Answer from the passage below on Wehner's claims about the Democratic Party:
1. Which three presidential elections does it say conservatives believe Democrats lost for being too liberal?
2. From what rate to what rate did Clinton raise the top federal income tax rate?
3. What share of the vote gave the Conservative Party its outright majority?

== Exercise passage ==
════════════════

Wehner’s main argument is that the Democratic Party has moved back to being as liberal as it was before Clinton. This is supposed to be some terrible thing, because one of the things that all conservatives know is that the Democrats lost three presidential elections (1980, 1984, and 1988) because it was too liberal. As I’ve discussed to the point of exhaustion: this narrative is wrong. The Democrats lost those elections because the political science fundamentals were in the Republicans’ favor: the economy was bad in 1980 and then good in 1984 and 1988. What’s more, Clinton won in 1992 because the economy was bad, not because he was conservative and had a “Sister Souljah moment.”

But is the modern Democratic Party more liberal than it was under Bill Clinton? In some ways it is. But this isn’t because of some great lurch to the left. It is because times and evidence have changed. Wehner pointed out that the Democrats have turned against Bill Clinton’s “tough on crime” policies. Yep. That’s because they have been terrible for the nation. Also: Clinton has turned against them. Democrats have also turned against Bill Clinton’s end of welfare as we have known it. Again: that’s one that has long been shown to be a failure and only ever looked like it worked because we were in the middle of a stock bubble created economic boom. In addition, you can add Obama being more liberal on things like gay rights, where the entire country has moved left. Finally, Clinton did not make as big a deal of global warming as Obama does — I wonder why! But that’s the extent to which Obama is more liberal than Clinton.

Wehner also noted that Clinton lowered the capital gains rate and Obama raised it. Yes, but Clinton lowered it to 20% and Obama raised it to 20%. Nothing is said of the fact that Clinton raised the top federal income tax rate from 28% all the way up to 39.6%. Obama only allowed it to return from 35% back up to 39.6% — while allowing all the lower income tax brackets to stay lower than they were under Clinton. And then, Wehner noted that Obama created Obamacare. Fair enough. But Clinton tried to create the even more liberal Hillarycare — and failed. So how is it that Obama is more liberal than Clinton?

And then, as though Wehner can’t write so much as transmit his conservative id onto paper, he switched his discussion to the recent UK elections. According to him, the Labour Party lost because it “ran hard to the left.” Again, this is the kind of nonsense that is believed only by those who get their “news” from The Wall Street Journal editorial page. The Labour Party ran a decidedly centrist campaign, promising (very much like Democrats in the US) to be Conservative Lite. Wehner also mentioned that the election gave the Conservative Party its first outright majority since 1992. Yes, but with 36% of the vote — one of those oddities of supposedly democratic political systems.

════════════════

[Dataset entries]
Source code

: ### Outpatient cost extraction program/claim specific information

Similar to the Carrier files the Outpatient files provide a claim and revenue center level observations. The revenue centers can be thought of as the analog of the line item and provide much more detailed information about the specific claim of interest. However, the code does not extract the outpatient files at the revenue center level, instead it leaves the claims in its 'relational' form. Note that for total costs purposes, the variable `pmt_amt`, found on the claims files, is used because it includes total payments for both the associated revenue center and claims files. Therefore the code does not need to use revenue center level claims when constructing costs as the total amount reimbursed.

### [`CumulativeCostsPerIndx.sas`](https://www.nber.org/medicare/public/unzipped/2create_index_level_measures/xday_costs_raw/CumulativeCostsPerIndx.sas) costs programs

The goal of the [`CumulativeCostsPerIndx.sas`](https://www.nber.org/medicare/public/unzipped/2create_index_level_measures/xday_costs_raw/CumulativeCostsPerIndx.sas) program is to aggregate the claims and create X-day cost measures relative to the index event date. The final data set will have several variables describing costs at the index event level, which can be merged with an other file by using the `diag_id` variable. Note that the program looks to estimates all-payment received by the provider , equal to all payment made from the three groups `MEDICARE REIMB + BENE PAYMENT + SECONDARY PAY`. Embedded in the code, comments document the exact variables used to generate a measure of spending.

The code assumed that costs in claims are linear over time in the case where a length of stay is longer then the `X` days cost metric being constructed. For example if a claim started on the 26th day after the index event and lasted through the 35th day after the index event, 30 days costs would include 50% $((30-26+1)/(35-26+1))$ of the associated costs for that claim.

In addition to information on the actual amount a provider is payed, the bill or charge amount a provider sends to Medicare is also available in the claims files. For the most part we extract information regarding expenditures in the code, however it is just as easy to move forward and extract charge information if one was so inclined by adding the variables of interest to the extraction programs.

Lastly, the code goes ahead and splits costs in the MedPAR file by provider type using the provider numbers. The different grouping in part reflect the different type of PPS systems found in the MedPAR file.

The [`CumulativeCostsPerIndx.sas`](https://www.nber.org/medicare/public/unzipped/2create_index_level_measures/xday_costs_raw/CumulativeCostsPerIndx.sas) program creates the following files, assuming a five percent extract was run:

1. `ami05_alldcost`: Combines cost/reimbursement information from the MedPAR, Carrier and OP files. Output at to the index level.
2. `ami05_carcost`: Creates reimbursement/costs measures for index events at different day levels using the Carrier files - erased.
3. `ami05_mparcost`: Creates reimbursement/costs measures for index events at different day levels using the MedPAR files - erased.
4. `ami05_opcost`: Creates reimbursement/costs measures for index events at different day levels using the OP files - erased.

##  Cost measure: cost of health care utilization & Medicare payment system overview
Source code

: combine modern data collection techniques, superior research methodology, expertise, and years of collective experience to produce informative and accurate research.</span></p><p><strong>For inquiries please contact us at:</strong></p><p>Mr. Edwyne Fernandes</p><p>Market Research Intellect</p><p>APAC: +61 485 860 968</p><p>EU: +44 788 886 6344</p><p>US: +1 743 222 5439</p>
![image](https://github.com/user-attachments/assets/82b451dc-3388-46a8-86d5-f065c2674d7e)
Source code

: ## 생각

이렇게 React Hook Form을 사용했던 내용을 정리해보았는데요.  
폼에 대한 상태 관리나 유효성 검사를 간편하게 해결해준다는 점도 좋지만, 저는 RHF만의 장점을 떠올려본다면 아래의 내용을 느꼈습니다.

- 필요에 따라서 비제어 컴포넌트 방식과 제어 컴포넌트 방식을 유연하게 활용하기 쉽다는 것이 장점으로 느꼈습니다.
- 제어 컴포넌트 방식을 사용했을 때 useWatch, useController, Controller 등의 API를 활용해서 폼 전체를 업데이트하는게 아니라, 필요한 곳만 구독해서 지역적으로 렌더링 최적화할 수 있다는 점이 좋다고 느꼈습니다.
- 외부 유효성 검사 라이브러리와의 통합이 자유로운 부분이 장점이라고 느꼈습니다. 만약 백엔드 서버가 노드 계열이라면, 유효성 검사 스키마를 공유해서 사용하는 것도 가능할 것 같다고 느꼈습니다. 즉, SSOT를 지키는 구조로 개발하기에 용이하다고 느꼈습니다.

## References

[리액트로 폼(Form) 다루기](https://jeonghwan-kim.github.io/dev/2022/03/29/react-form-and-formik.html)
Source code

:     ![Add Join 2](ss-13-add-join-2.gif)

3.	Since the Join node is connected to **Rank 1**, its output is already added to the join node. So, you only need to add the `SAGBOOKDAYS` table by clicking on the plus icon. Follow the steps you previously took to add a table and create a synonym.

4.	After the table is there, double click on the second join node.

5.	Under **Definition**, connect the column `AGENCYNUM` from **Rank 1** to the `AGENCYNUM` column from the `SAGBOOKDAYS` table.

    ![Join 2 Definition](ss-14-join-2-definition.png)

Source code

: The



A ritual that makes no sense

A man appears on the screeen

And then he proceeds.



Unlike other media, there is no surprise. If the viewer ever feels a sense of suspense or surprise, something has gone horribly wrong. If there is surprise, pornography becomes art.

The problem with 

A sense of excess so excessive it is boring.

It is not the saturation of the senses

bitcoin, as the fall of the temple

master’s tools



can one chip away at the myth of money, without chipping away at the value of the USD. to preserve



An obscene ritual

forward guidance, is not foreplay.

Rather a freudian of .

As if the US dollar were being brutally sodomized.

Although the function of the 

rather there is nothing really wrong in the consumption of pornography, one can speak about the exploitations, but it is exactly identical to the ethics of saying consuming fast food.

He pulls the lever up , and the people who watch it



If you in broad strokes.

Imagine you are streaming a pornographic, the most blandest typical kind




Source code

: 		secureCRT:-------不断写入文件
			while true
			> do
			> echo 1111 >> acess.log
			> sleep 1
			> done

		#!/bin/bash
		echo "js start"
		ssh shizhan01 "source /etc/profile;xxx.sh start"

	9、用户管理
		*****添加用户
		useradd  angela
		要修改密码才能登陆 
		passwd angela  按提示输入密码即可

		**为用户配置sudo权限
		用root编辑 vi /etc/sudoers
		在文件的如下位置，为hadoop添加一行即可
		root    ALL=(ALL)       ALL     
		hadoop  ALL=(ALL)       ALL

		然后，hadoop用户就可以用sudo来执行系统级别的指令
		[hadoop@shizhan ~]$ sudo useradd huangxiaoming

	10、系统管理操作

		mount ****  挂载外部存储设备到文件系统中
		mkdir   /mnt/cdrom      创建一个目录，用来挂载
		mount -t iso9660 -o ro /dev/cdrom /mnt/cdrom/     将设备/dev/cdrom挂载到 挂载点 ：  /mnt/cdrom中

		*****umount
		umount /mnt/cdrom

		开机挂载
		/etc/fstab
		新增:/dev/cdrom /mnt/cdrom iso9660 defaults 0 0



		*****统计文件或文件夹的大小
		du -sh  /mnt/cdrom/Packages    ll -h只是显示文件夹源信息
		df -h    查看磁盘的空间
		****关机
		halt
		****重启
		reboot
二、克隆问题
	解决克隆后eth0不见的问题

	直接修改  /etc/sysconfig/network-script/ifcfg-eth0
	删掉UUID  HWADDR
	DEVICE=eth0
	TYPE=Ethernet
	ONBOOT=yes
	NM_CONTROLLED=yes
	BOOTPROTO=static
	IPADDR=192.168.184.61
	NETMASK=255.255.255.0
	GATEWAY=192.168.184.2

════════════════

== Problem solution ==
1. 1980, 1984, and 1988
2. From 28% to 39.6%
3. 36%